Because this study concerns a secondary data analysis, the ways to operationalize social disclosure were limited, treating disclosure perhaps as a simplification (Dima, Stutterheim, Lyimo, & de Bruin, 2014). The quantitative assessment tools used may also present some inherent limitations, i.e., not objectively assessing behavioral outcomes; influence of cognitive and situational factors (Brener, Billy, & Grady, 2003). Adding the findings from our qualitative formative research using focus group studies (Loos et al., 2012), which used a holistic approach, could have added valuable subjective interpretation and individual meaning to complement our quantitative findings, especially in the light of contextualizing the findings (Weinhardt, Forsyth, Carey, Jaworski, & Durant 1998).

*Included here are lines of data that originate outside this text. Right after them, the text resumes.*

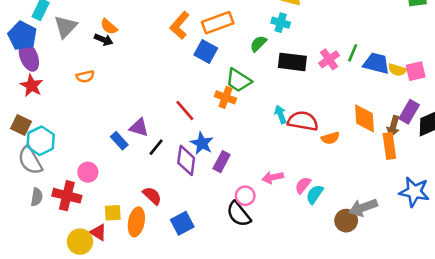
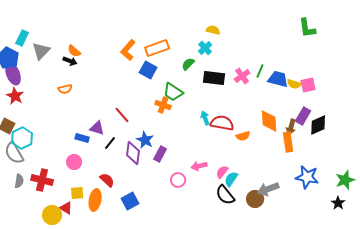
cyan cross: (281, 23) -> (205, 48), turned 32
orange semicircle: (85, 76) -> (65, 89), moved
red line: (185, 110) -> (122, 115), moved
blue rectangle: (119, 141) -> (82, 138), turned -32
pink circle: (88, 172) -> (74, 162), moved
black semicircle: (239, 214) -> (225, 195), moved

Finally, this is a cross-sectional study, which does not allow for assessing causality between the psychosocial constructs measured and the disclosure outcome. For instance, having disclosed to someone may increase self-efficacy to disclose, mutually influencing each other.
Conclusion
This study provides some evidence on the influencing factors on social HIV disclosure among a vulnerable group of ALHIV. Given the importance of socialization during the adolescent developmental transition process, our findings have relevance for clinical care and support services. While current models of HIV service delivery fall short in considering the broader needs of children and adolescents living with HIV including their HIV disclosure needs (Skovdal & Belton, 2014), interventions are needed that facilitate autonomous decision-taking about social disclosure, equipping ALHIV with skills increasing their self-efficacy to disclose and gain control over the process. As it has been shown that family environments can be enabling in care, but much less so in communication skills (Kajubi et al., 2014), safe environments need to be constructed and integrated in regular HIV care in which ALHIV can build trustful relationships with their peers, and practice disclosure skills. ALHIV should have a voice in developing and buildings such locally relevant interventions (Mburu et al., 2013). Programs provided should be developmentally appropriate, considering eventual cognitive and developmental problems of children and adolescents living with HIV (Sherr, Croome, Castaneda, Bradshaw, & Romero, 2014), and delivered through appropriate and appealing channels. Role modeling and narrative approaches have been proven to be successful therapeutic tools (Willis et al. 2014), and they could similarly be used to promote decision-making about HIV self-disclosure and to increase disclosure skills. Such tools could be used in culturally tailored and structured support group programs, which generally have shown to engage HIV-positive adolescents in care and positively influence linkage to care and treatment (Snyder et al., 2014). While health-care providers will need appropriate resources to be able to integrate such programs into regular HIV care (Vujovic, Struthers, Meyersfeld, Dlamini, & Mabizela, 2014) such interventions could enable ALHIV to make optimal use of available psychosocial resources, even under constraining conditions such as disruptive family structures.
Funding Statement
This work was supported by the Dutch AIDS Fonds and the Belgian Development Cooperation.
Disclosure statement
No potential conflict of interest was reported by the authors.